The widespread outage that crippled Skype on Dec. 22 appears
to have been aggravated by a bug in the Windows version of the VOIP client,
said Lars Rabbe, the company's CIO, on Dec. 29.
A "confluence of events," which included overloaded servers,
a bug in the Windows client and a shortage of supernodes caused Skype to be "unavailable"
to users, Rabbe wrote on the Skype blog
Supernodes help manage multiple connections on Skype's
peer-to-peer network, said Rabbe. Each end user's computer running Skype's client
software is a node and connects to other computers to create a p2p network.
Supernodes acts like a directory by supporting multiple computers running the
Skype software and establishing connections between them, he said.
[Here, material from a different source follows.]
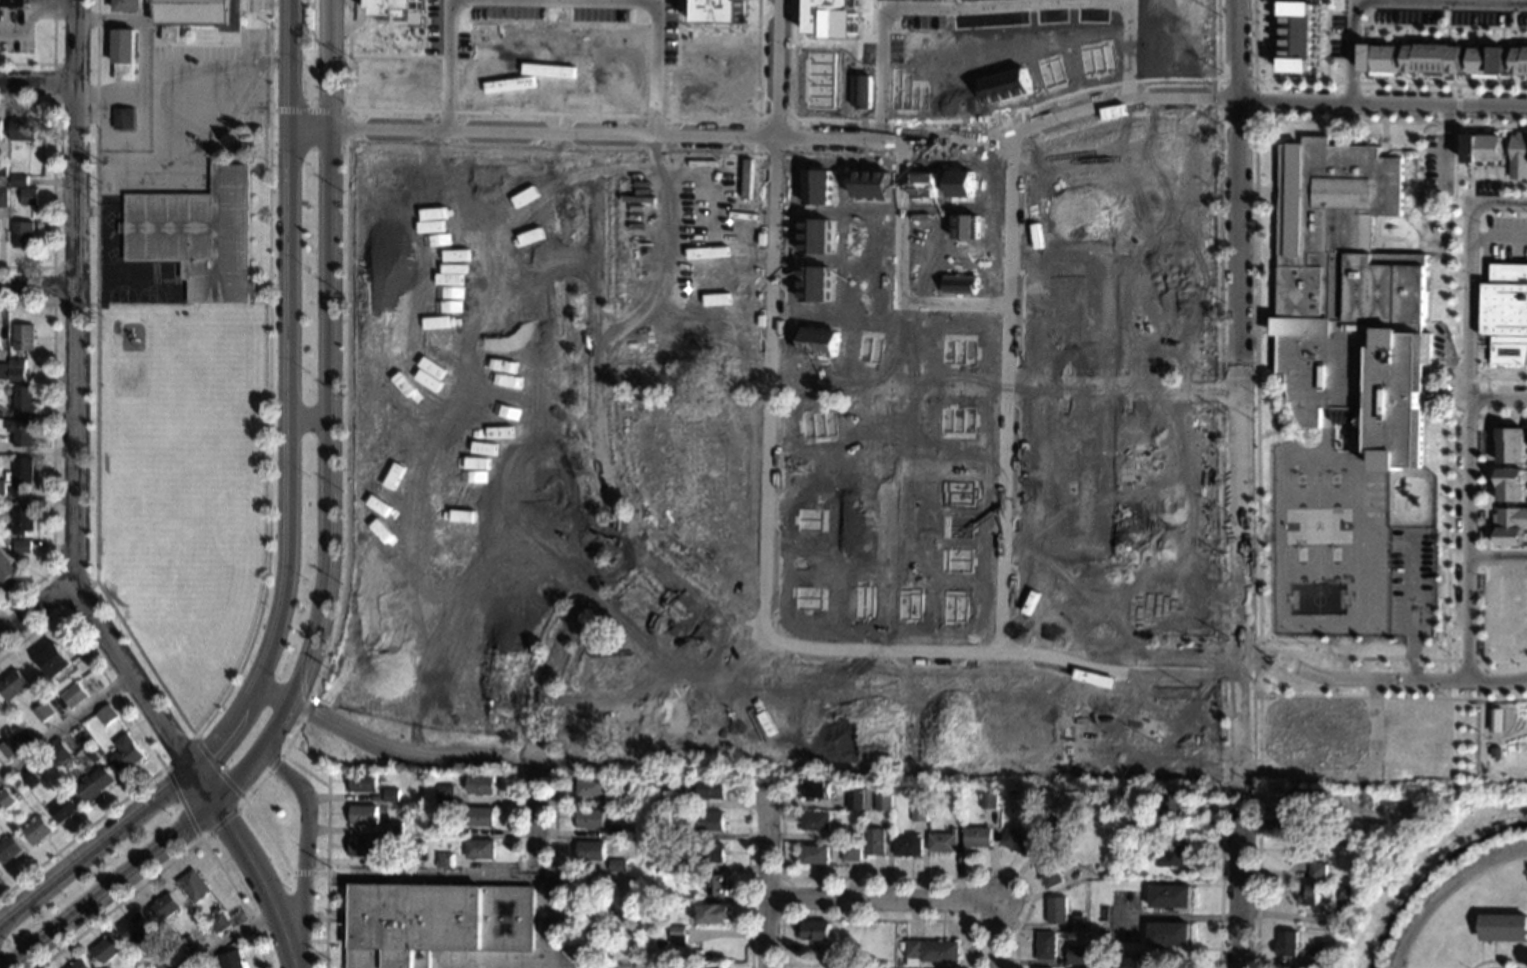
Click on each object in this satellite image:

Supernodes
typically create local clusters of several hundred nodes, according to Rabbe. Any
computer running the client on a public network can be tapped to act as a supernode.
The Skype outage
began when a cluster of servers that handle
offline instant messaging got overloaded with too many requests, wrote Rabbe.
Users running Windows client version 126.96.36.199 received delayed responses from
the overloaded servers and could not process the information properly, causing
the clients to crash. Enough clients crashed to affect the p2p network Skype
relies on to connect users, Rabbe wrote.
About half of all Skype users globally were running that
version of the Skype client for Windows and about 40 percent of those clients crashed,
said Rabbe. About 25 percent to 30 percent of the public supernodes that
connected users ran the buggy version of the client, and failed, he said.
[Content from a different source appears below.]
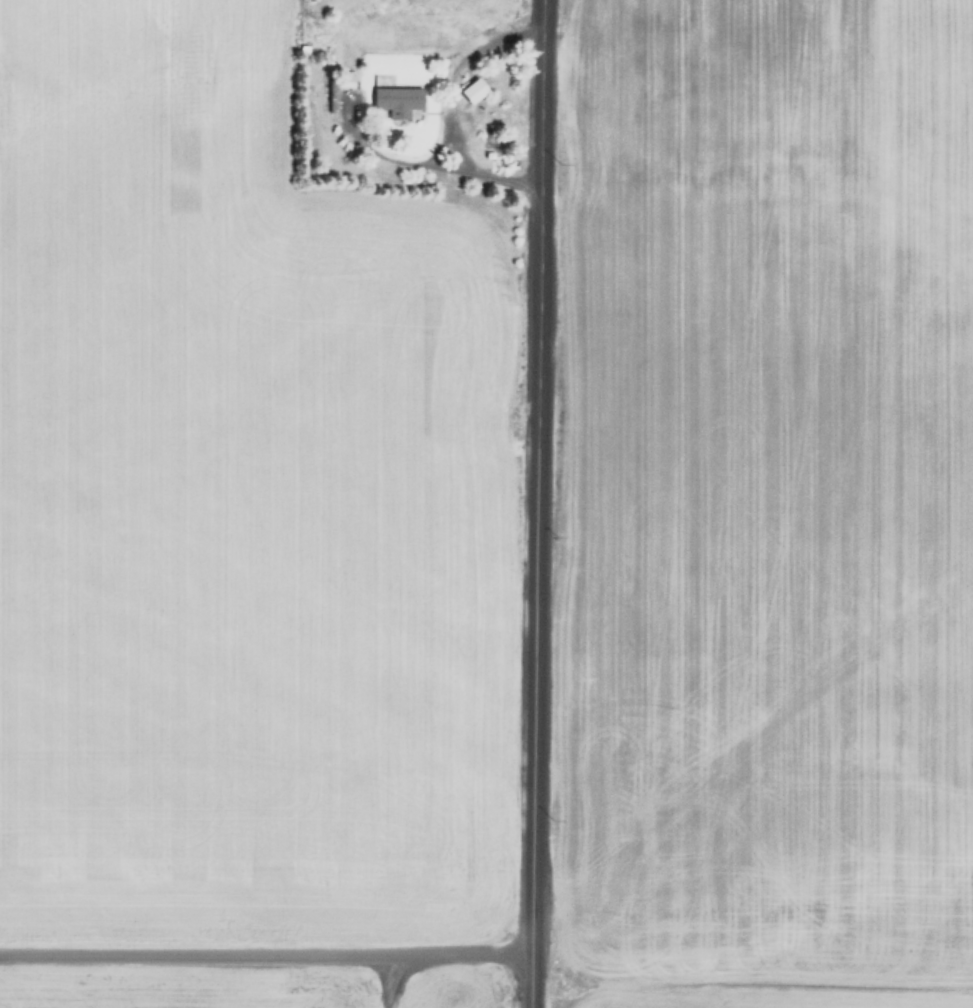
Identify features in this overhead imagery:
building: (398, 103)
road: (534, 503)
road: (265, 945)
Users running the latest version, 188.8.131.52 or the older 4.0
versions, Skype for Mac, Skype for iPhone, Skype for TV, Skype Connect, and
Skype Manager for enterprises didn't have any problems processing data from the
overloaded servers and didn't crash, he said.
Even though Skype's team disabled overloaded servers, "a
significant number" of supernodes had already failed, forcing a
"disproportionate load" on the remaining supernodes to keep the p2p network up.
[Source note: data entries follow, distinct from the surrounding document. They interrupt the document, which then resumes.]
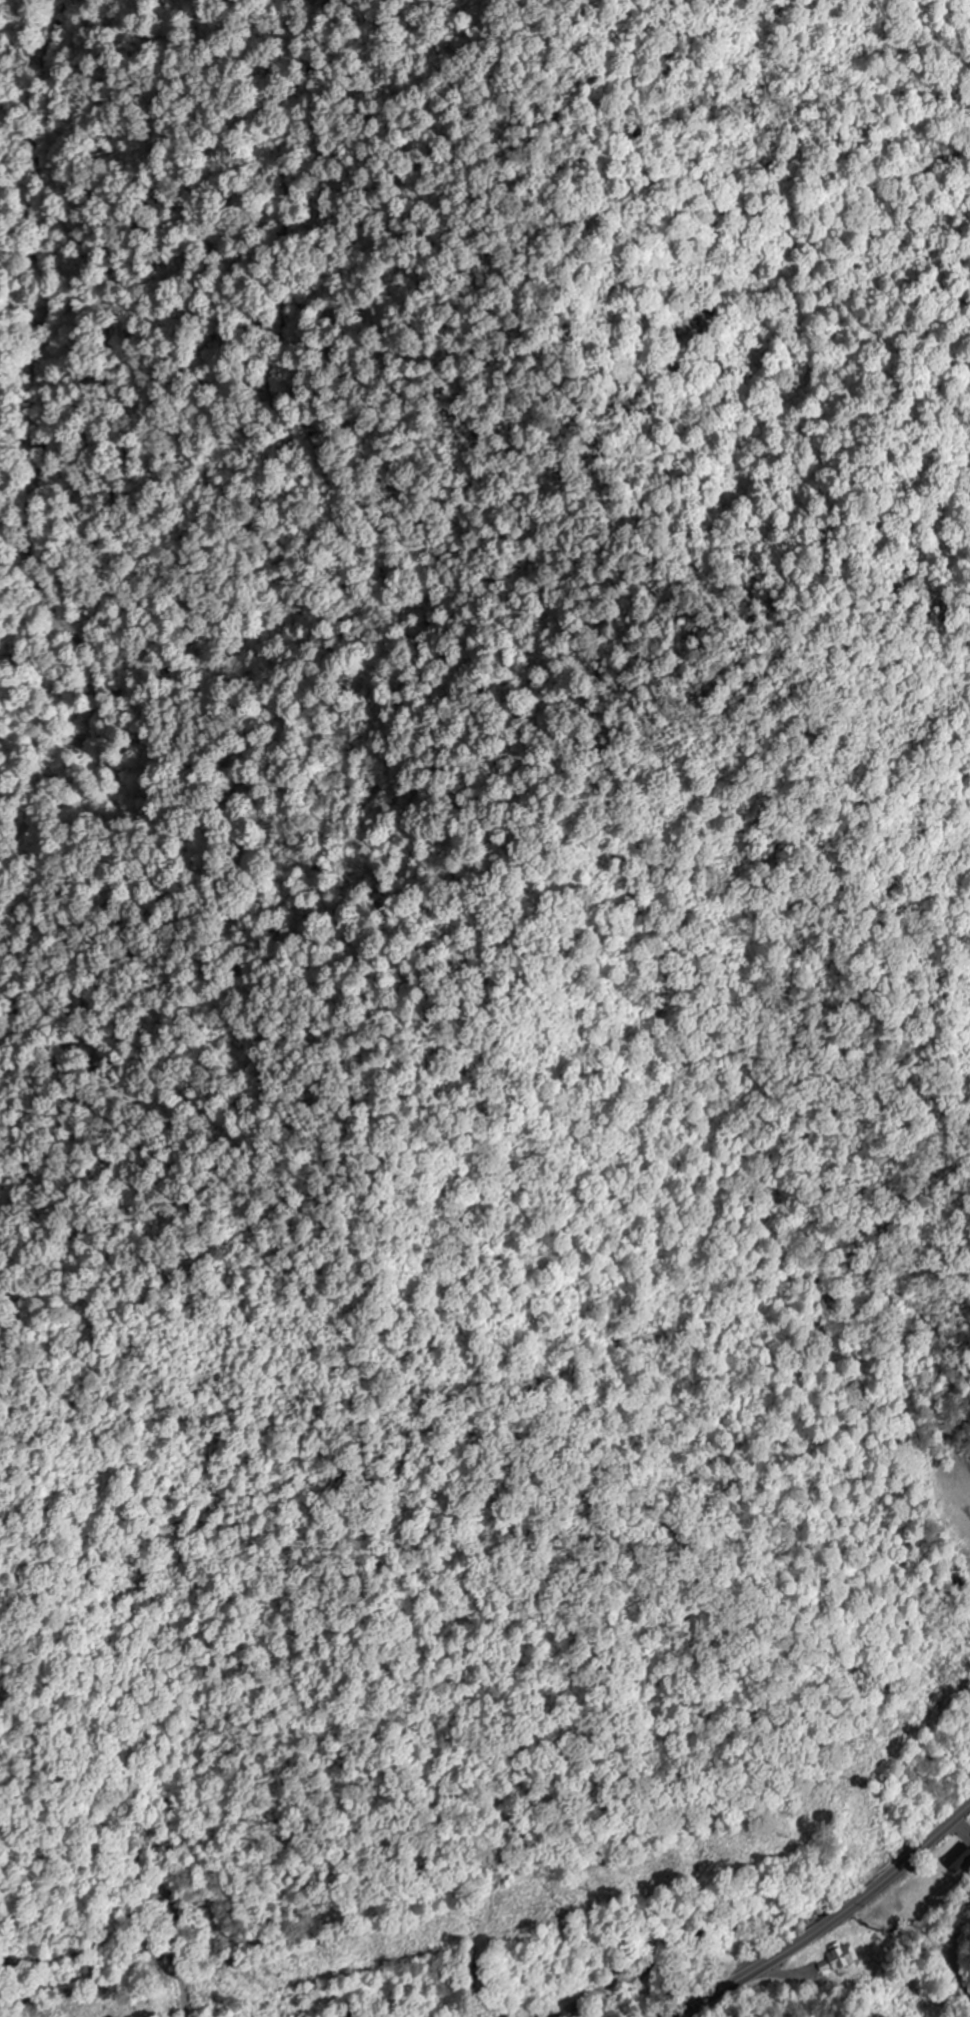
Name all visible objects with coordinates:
building: (966, 1558)
building: (958, 1859)
road: (828, 1923)
building: (841, 1959)

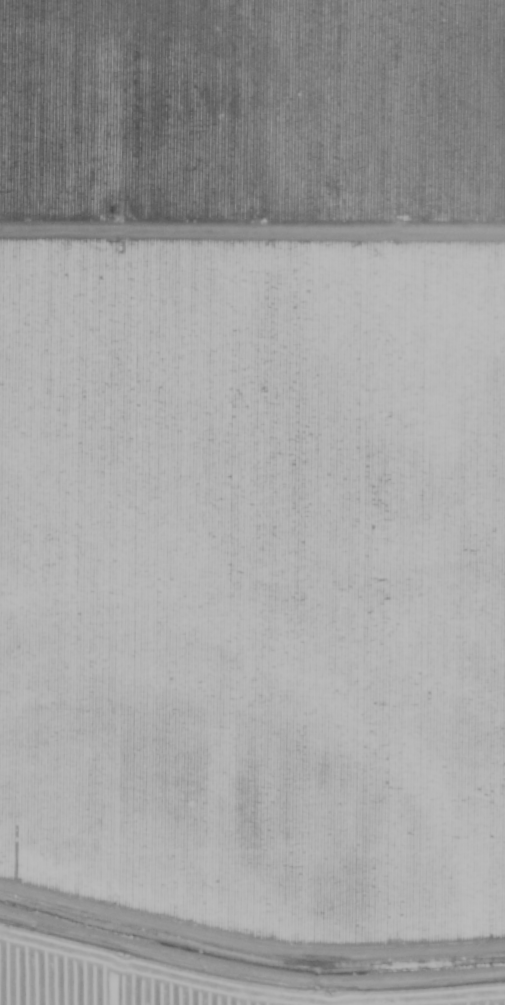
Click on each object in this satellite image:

"Even when restarted, it takes some time to become available" as a supernode
again, Rabbe said.
Timing was also important. The clients crashed just before
peak hours and all the clients trying to reconnect
resulted in traffic "100
times what would normally be expected at that time of day," according to Rabbe.
Rabbe did not address what caused the offline instant
messaging servers to overload in the first place. He said Skype will be
reviewing processes for providing automatic updates to users so that everyone
will always be on the latest client software.
The outage lasted approximately 24 hours, from mid-day Dec.
22 to mid-day Dec. 23. While not a complete shutdown, the outage affected a
vast majority of the millions of users who use Skype each day. Early on Dec.
23, Skype said about 5 million of its users were back online, which was 30
percent of normal activity. The company has said it will offer refunds to affected users
Skype engineers were able to restore the network by
introducing thousands of new, dedicated supernodes to the network and diverting
resources normally used for other services, wrote Rabbe. The supernodes were
stabilized by Dec. 24 and Skype restored all services, including Group Video
Calling, "in time for Christmas," he wrote.